Directed By:
Riley Stearns
Written By:
Riley Stearns
Starring:
Karen Gillan, Aaron Paul, Beulah Koale
Genre:
Action, Drama, Sci-Fi
Rated: PG-13 for some violence and strong language
Sarah has been diagnosed with a terminal illness. After hearing the diagnosis, Sarah is presented with the option to clone herself, and have the clone take over her life after she passes. This procedure requires Sarah to assist in educating and training her clone to become her after she passes. But after hearing life changing news, Sarah now sees her clone as no longer necessary, but terminating the clone is easier said than done, in this quirky Sci-Fi comedy that tries to balance the bleak story with humor.
Sci-Fi films with cloning storylines typically take a very serious tone. The clone arrives, chaos ensues, philosophical questions about what identity and life is, ending with either acceptance of the clone or destruction of one or the other.

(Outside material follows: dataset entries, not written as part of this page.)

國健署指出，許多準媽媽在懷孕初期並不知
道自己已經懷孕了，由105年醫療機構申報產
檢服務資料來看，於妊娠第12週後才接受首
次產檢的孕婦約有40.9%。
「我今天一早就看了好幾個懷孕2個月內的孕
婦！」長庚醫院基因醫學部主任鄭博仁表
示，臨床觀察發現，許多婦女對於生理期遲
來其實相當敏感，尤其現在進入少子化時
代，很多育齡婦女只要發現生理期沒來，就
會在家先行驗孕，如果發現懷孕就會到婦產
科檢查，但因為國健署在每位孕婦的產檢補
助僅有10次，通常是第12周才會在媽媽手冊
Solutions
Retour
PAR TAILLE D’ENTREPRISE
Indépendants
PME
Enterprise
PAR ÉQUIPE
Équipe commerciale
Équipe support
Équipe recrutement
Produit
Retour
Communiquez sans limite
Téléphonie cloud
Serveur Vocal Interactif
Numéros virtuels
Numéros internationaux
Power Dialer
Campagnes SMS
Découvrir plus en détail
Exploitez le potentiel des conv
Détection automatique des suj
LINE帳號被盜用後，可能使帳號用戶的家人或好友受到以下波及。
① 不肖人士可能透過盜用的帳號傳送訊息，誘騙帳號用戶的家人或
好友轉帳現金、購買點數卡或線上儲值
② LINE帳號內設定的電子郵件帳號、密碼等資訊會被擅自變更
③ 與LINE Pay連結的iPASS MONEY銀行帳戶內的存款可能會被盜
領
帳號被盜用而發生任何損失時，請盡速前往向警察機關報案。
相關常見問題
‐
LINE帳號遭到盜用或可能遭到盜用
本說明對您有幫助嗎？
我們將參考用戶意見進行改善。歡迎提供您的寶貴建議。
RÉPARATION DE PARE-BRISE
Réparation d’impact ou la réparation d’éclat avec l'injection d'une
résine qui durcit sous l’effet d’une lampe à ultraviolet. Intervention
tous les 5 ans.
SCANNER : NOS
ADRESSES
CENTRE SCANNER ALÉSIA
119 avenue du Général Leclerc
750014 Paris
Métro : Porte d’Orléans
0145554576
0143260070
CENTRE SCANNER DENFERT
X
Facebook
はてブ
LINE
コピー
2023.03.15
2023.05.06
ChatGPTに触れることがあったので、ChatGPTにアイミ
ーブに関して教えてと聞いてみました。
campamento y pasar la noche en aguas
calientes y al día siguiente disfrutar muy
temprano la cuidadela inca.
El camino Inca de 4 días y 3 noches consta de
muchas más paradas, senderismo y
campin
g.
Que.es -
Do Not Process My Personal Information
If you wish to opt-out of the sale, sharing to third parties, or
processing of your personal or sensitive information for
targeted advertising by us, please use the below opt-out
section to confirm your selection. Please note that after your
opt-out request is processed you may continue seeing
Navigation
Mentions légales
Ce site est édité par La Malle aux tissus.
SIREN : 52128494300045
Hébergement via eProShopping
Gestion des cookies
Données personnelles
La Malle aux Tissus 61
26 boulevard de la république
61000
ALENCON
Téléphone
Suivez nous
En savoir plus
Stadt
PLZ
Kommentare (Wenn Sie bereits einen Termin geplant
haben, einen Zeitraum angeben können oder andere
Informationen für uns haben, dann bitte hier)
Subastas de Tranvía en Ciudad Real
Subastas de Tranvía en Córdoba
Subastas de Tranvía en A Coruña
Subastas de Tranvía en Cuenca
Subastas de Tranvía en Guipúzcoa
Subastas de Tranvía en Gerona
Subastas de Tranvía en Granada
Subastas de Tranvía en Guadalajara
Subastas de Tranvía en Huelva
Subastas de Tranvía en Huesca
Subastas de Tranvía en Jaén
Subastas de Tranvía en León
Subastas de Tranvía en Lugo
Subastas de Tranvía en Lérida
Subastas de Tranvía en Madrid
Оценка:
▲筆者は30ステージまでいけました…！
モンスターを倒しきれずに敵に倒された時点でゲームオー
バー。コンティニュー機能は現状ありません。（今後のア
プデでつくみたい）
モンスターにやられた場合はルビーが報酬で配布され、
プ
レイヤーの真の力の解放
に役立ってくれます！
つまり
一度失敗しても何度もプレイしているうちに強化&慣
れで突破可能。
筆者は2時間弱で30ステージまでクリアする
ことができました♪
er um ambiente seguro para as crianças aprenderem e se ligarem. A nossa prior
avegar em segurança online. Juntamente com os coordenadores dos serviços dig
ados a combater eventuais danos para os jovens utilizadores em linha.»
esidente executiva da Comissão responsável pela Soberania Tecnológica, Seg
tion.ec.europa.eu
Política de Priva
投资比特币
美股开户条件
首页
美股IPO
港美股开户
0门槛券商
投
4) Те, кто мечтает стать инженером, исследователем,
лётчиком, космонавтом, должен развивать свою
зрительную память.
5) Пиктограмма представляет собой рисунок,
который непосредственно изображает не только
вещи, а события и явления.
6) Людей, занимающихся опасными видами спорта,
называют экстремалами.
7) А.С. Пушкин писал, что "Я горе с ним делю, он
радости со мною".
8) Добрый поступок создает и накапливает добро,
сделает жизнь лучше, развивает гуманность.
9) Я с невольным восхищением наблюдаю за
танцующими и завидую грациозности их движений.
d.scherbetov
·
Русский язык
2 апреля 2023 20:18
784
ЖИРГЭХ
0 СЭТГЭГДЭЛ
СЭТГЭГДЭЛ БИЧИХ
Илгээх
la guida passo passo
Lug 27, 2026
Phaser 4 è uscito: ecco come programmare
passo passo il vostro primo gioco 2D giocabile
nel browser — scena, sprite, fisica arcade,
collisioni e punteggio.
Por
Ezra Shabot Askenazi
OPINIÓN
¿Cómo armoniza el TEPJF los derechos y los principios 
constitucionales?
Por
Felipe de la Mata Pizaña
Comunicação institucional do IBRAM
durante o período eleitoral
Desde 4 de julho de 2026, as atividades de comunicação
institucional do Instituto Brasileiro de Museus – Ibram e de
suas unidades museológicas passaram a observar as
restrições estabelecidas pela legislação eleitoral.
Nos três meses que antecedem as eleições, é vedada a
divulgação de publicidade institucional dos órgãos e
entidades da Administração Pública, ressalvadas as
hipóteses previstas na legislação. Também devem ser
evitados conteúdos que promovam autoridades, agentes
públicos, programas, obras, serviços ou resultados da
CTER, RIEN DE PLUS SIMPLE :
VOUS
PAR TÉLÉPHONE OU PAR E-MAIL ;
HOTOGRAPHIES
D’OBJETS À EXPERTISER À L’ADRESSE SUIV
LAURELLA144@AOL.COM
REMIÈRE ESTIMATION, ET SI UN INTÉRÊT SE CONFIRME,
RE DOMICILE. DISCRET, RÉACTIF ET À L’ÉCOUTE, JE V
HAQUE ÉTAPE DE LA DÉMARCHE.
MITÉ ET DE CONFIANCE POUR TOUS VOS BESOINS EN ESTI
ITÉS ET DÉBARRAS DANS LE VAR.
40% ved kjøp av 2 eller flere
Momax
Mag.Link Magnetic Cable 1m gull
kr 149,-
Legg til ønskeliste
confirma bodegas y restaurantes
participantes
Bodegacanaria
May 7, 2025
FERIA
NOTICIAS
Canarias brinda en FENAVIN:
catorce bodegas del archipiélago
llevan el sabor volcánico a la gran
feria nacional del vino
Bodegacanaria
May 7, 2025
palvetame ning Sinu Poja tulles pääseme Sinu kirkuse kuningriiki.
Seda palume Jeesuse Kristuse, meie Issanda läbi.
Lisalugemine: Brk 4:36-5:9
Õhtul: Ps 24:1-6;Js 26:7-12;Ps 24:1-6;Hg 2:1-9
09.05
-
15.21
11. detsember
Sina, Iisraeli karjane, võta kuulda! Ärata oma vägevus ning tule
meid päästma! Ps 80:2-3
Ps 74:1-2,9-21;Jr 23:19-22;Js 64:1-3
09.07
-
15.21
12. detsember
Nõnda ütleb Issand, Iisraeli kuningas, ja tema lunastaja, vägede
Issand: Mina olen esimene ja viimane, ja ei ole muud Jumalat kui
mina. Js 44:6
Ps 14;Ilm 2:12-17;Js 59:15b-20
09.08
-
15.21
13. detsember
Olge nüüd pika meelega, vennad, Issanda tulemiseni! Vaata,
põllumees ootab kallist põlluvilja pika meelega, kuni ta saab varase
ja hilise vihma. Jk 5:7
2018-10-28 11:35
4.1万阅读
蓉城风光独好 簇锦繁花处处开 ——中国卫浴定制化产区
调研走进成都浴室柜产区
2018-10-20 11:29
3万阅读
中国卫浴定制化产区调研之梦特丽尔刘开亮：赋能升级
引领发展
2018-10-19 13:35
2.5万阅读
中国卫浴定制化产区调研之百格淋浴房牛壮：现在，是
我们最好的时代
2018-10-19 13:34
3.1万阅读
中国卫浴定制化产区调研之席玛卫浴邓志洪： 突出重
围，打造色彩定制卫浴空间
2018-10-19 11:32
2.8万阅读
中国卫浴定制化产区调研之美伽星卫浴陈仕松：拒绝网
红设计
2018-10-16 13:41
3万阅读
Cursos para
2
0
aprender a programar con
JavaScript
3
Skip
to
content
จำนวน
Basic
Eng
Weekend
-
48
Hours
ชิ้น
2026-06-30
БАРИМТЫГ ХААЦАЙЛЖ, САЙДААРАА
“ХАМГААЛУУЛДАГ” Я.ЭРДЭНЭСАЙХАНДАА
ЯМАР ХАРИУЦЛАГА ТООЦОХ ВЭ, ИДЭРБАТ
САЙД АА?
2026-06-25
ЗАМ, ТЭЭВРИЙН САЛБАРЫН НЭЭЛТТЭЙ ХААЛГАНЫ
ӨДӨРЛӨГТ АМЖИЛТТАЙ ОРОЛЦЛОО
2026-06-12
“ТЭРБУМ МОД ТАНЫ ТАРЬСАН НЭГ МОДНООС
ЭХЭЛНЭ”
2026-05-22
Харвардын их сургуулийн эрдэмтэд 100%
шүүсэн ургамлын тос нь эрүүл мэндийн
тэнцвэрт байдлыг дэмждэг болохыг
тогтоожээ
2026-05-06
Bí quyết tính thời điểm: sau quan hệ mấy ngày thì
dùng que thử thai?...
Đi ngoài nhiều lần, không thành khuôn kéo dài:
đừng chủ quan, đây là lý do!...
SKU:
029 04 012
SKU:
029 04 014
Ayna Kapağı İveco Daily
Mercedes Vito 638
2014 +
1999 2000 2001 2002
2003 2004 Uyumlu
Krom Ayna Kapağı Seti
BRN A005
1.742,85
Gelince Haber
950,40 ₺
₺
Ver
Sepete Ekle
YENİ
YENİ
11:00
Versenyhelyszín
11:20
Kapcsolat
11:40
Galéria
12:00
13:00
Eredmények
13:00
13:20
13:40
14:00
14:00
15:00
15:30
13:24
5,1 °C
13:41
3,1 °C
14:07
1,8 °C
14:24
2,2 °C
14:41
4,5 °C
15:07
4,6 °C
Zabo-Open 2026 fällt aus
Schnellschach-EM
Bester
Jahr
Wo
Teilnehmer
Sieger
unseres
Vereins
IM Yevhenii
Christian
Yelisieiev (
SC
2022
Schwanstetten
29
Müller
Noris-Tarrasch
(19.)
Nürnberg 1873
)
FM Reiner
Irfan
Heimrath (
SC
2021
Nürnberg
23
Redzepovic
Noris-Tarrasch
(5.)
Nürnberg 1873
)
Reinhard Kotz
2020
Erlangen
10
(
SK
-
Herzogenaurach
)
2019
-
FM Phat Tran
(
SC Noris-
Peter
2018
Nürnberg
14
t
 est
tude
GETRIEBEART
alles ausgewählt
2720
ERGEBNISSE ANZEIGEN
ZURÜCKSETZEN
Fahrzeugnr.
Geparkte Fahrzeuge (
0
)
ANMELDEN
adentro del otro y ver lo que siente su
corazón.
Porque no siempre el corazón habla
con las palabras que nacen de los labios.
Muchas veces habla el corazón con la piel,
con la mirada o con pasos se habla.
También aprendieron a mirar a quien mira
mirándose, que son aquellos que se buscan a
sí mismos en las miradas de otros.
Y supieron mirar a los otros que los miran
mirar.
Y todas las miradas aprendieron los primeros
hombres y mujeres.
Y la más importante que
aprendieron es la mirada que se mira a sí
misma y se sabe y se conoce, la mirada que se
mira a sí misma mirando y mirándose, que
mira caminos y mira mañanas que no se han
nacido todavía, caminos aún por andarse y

While ‘Dual’ does follow a similar theme as far as cloning is concerned, it’s in the off-beat comedic tone that separates it from the herd.
Karen Gillan and Aaron Paul are both great actors, and they do the most they possibly can with this film. I do think they have good chemistry with each other, and Karen playing against herself was very well done as well. Particularly one scene involving her and her clone hashing out the scenario of which they plan to choose who stays alive or not. The world ‘Dual’ inhabits have set rules of cloning, and there are rights that your clone has if you decide to withdraw from the process. Where those moments are explored, for me, are the strongest points of the movie.
I honestly cannot say I liked this tone. Not because I can’t enjoy humor in my Sci-Fi, but because of the dull writing of every character. For a film about cloning, everyone feels more like a robot than anything else if you’re only judging the dialogue. I’m on the outside of this because what I consider to be the biggest problem with the film many critics seemed to view as it’s strongest asset. But anytime they went for humor, it fell completely flat for me.
Overall, ‘Dual’ is moderately successful but isn’t one I want to revisit anytime soon. There are great actors involved with an interesting premise, but the execution just doesn’t work for me.